[Text section Boundary: Start]
Convergence rate study¶

Crank–Nicolson is second-order in Δt.

errs = []
ns = [25, 50, 100, 200, 400, 800]
for n in ns:
    r = opt.linear_bsde_constant_coeffs(-rho, 0.0, 0.0, 1.0, n, T, 0.5)
    errs.append(abs(r['y'][0] - np.exp(-rho * T)))
print(list(zip(ns, errs)))

fig, ax = plt.subplots()
ax.loglog(ns, errs, 'o-')
ax.loglog(ns, [errs[0] * (ns[0] / n) ** 2 for n in ns],
          ':', label='O(Δt²) reference')
ax.set_xlabel('n_steps'); ax.set_ylabel('|Y0 − analytic|')
ax.set_title('Crank–Nicolson convergence'); ax.grid(which='both', alpha=0.3); ax.legend()
[Text section Boundary: End]
[Excerpted data Boundary: Start]
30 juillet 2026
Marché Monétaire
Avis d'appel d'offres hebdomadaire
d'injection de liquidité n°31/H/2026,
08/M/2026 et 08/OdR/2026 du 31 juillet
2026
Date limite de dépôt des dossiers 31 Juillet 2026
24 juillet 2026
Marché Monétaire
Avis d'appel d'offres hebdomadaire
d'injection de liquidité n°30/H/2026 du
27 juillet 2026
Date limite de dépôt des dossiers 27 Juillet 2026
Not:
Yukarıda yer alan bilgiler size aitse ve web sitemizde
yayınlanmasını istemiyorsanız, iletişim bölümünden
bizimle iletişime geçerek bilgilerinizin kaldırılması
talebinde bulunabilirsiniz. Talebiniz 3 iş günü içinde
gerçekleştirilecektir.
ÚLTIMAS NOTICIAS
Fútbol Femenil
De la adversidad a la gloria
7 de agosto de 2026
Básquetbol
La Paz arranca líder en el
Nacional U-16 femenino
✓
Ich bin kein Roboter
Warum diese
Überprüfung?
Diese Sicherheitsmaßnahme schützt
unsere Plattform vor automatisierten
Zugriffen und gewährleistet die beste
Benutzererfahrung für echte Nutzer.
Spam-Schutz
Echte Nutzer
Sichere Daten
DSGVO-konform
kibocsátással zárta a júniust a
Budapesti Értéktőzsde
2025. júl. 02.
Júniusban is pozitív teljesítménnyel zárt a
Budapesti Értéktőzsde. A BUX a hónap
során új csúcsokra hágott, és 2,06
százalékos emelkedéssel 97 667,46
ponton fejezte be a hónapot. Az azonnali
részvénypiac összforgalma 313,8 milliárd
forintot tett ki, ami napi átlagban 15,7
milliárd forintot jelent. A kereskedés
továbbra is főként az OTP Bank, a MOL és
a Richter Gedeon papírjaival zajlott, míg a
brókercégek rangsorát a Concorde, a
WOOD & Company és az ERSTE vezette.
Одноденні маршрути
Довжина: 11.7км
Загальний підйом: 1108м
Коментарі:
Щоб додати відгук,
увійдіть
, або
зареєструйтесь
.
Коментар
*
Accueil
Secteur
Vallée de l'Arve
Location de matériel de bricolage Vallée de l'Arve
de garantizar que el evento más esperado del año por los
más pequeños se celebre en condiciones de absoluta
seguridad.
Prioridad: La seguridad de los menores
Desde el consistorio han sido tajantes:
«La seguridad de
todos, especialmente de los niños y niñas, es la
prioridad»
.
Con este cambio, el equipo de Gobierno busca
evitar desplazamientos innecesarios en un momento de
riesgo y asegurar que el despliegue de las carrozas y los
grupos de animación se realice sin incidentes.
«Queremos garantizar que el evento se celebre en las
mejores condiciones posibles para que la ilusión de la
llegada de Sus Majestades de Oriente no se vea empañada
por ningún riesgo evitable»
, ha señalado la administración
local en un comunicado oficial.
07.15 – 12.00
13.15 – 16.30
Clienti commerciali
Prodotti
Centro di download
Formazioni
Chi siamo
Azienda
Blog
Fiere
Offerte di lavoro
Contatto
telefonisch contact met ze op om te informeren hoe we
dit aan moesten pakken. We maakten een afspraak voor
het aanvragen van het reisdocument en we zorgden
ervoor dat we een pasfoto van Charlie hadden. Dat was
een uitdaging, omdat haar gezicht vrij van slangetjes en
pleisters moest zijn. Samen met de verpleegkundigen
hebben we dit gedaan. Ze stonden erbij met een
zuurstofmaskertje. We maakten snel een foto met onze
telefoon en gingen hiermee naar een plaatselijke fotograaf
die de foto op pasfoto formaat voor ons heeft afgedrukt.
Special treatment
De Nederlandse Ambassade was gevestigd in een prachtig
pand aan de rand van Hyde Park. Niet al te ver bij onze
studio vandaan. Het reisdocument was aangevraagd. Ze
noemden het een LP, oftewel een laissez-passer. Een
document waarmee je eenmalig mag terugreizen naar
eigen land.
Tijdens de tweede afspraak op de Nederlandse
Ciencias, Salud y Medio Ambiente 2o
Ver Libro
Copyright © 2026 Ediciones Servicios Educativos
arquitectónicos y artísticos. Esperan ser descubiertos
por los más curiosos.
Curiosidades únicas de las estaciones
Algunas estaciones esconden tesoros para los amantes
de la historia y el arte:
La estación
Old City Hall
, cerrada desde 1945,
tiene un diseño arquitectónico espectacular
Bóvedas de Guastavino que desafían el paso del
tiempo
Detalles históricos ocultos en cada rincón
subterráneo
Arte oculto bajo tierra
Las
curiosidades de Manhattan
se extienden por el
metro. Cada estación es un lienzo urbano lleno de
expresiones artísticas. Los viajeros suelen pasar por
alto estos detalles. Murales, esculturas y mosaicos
[Excerpted data Boundary: End]
- Required action -
Copy word for word the part of the convergence rate study starting at "Convergence rate study¶" and ending at "ax = plt.subplots()". The data is separate from the text about the Crank–Nicolson convergence rate study.

- Completed exercise -
Convergence rate study¶

Crank–Nicolson is second-order in Δt.

errs = []
ns = [25, 50, 100, 200, 400, 800]
for n in ns:
    r = opt.linear_bsde_constant_coeffs(-rho, 0.0, 0.0, 1.0, n, T, 0.5)
    errs.append(abs(r['y'][0] - np.exp(-rho * T)))
print(list(zip(ns, errs)))

fig, ax = plt.subplots()